Hmm... Strange thing... It starts like an ordinary low budget demo, with a fire-effect in char-resolution. Then it looks like a game-intro, but in the end you get unlimited bobs and a standard up-scroller. The music is the best thing in this demo, and the Kernal loader the worst (the end scroller tells some credits for IRQ-loader, but that must be a joke?!).




It is the collection with small sized multicolor pics by Bedrich. The whole presentation starts with a multicolor logo presenting some cubes and the letters "EXON SCHN" written on them. The colours look randomly chosen and the whole logo seems to be unfinished, as there are no edge smoothings. Then a high resolution "presents" logo appears: light grey on black background. The logo has a graffity style and even if it is filled with plain grey, it looks worked out quite well. Now a multicolor picture with a girl on the right and a "SGC3" logo on the bottom left is displayed. The girl reminds me on some gfx painted by AEG/Smash Designs. The logo is nothing special: just four blocky letters and a gradient fill. Not impressive, but it does the job.

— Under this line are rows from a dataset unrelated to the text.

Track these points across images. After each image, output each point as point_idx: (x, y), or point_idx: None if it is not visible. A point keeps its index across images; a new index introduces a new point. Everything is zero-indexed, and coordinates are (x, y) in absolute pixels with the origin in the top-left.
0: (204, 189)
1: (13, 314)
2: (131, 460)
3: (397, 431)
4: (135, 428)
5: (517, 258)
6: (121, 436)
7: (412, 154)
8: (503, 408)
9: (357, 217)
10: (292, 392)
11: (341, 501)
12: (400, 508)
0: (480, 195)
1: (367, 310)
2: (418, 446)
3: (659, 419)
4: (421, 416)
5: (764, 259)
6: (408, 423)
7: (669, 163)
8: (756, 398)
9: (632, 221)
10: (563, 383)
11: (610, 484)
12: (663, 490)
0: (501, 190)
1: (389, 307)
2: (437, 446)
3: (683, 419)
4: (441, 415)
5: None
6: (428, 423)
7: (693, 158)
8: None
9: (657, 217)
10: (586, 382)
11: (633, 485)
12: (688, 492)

Finally we come to the main screen of the collection. A sky at night behind some mountains and plenty of planets. Again the colours aren't that clever chosen and the detail isn't very high. In a small window in the upper left corner, 8 small pics start to display one after another. I won't review each one of them, but I'll rather write an overall impression. It is obvious that it isn't the easiest thing to paint something in such a small area, but I must say that almost all pictures seem to be unfinished or quickly painted. There is almost no edge smoothing on most of them and the colourfades aren't that smooth either. I liked mostly 2 pictures, one presenting a fish making some bubbles, and another presenting a girl holding flowers.

After pressing space we come to the end screen. A multicolour picture on left presenting manga style chick is what we get here. In my opinion this is the best part of graphics included in this show. Smooth colourfades and satisfying level of details.

My overall impression of this presentation is that it is just another collection among the others. Not bad, but not impressive either.

GFX rating: 6/10 (or 61% to be precise :)).


Hmm... There isn't much to say about graphics in this demo. We start with two converted photos in multicolour interlace (drazlace) and 4 colours. After that we see a turning and stretchng logo. Drazlace again. Black letters on a light blue background and a purple something behind'em. A really nicely painted logo, even if it is minimalistic in its realization.

That's all for the gfx in this demo. I think that even if it is mostly a technical demo released to show the coder's skills, with some good graphics it could become a good instead of an average presentation.

Overall rating: 5/10 (because of the converted pics).